Word
Of
The
Day
frowsy
frowsy \FROW-zee\
adjective
Something described as frowsy has a messy or dirty appearance.
// The lamp, discovered in a neglected corner of a
frowsy antique store, turned out to be quite valuable.
See the entry >
Examples:
“Footage from his early shows is sublime. In one, models with
frowsy hair totter along the catwalk in clogs, clutching—for reasons not explained—dead mackerel.” — Jess Cartner-Morley,
The Guardian (London), 4 Mar. 2024
Did you know?
Despite its meanings suggesting neglect and inattention,
frowsy has been kept in steady rotation by English users since the late 1600s. The word (which is also spelled
frowzy and has enjoyed other variants over the centuries) first wafted into the language in an
olfactory sense describing that which smells
fusty and
musty—an old factory, perhaps, or “corrupt air from animal substance,” which Benjamin Franklin described as “frouzy” in a 1773 letter.

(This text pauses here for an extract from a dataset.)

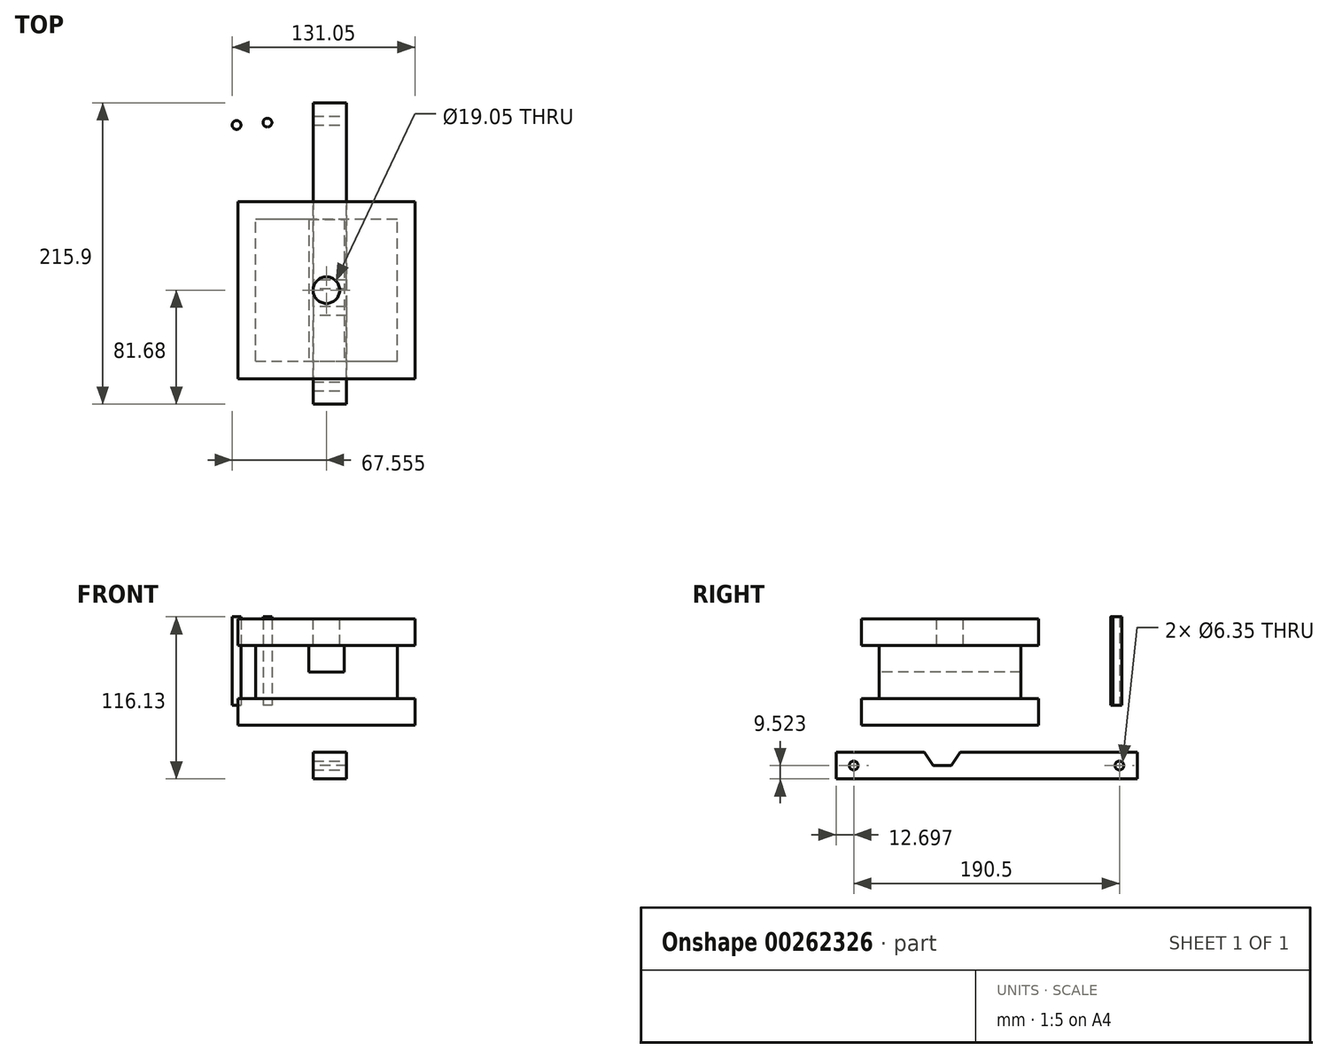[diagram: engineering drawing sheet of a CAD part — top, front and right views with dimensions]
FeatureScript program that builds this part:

Frowsy later gained an additional sense describing the appearance of something (or someone) disheveled or unkempt. Charles Dickens was a big fan of this usage, writing of “frowzy fields, and cowhouses” in
Dombey and Son and “a frowzy fringe” of hair hanging about someone’s ears in
The Old Curiosity Shop. Both senses are still in use today.